Getrieben ist das Plus in den ersten neun Monaten hauptsächlich von Preiserhöhungen, die den Umsatz um 7,5 Prozent steigen liessen, wie Nestlé am Mittwoch mitteilte. Mit den Preiserhöhungen will Nestlé die gestiegenen Kosten im Einkauf, für Arbeitskräfte, Energie und Transport an die Kunden weiterreichen.
Spagat zwischen Preis und Mengen
Dabei gelang dem Konzern bisher der schwierige Balanceakt, die Preise anzuheben, ohne die Nachfrage zu stark zu belasten. Trotz der Preiserhöhungen legten die verkauften Mengen nämlich immer noch um 1,0 Prozent zu.
Nestlé-Chef Mark Schneider sprach in diesem Zusammenhang im Communiqué von einer "begrenzten Nachfrageelastizität". Die Elastizität bezeichnet das Verhältnis von Nachfrage und Preis: Bricht die Nachfrage bereits bei kleinen Preiserhöhungen ein, spricht man von einer hohen Elastizität - bleibt sie stabil, von einer geringen.

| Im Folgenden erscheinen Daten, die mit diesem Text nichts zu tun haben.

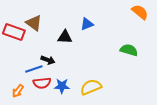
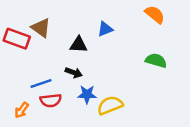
orange semicircle: (140, 12) -> (155, 14), moved
black arrow: (48, 60) -> (74, 73), moved
blue star: (62, 86) -> (87, 94), moved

Typischerweise halten Konsumenten vor allem bei Produkten für den Grundbedarf oder Luxusgütern am Kauf fest, selbst wenn die Preise steigen. Produkte, die dazwischen liegen und leichter austauschbar sind, sind dagegen stärker betroffen. Nestlé hat dabei den Vorteil, sowohl beim Grundbedarf als auch bei den Luxusgütern stark vertreten zu sein. Insbesondere den Anteil an Premiumprodukten hat der Konzern zuletzt stark ausgebaut. Heute machen sie rund 35 Prozent des Umsatzes aus, vor zehn Jahren lag der Anteil noch bei 11 Prozent.
Schrittweise Aufschläge
Dazu kommt, dass Nestlé bei den Preiserhöhungen sehr behutsam vorgeht: Beispielsweise erhöht der Konzern die Preise nicht auf einen Schlag, sondern schrittweise, wie Finanzchef François-Xavier Roger kürzlich an einer von Barclays organisierten Investorenkonferenz erklärt hatte. Ein Aufschlag von 10 Prozent werde beispielsweise auf 3 Etappen zu jeweils 3 Prozent aufgeteilt.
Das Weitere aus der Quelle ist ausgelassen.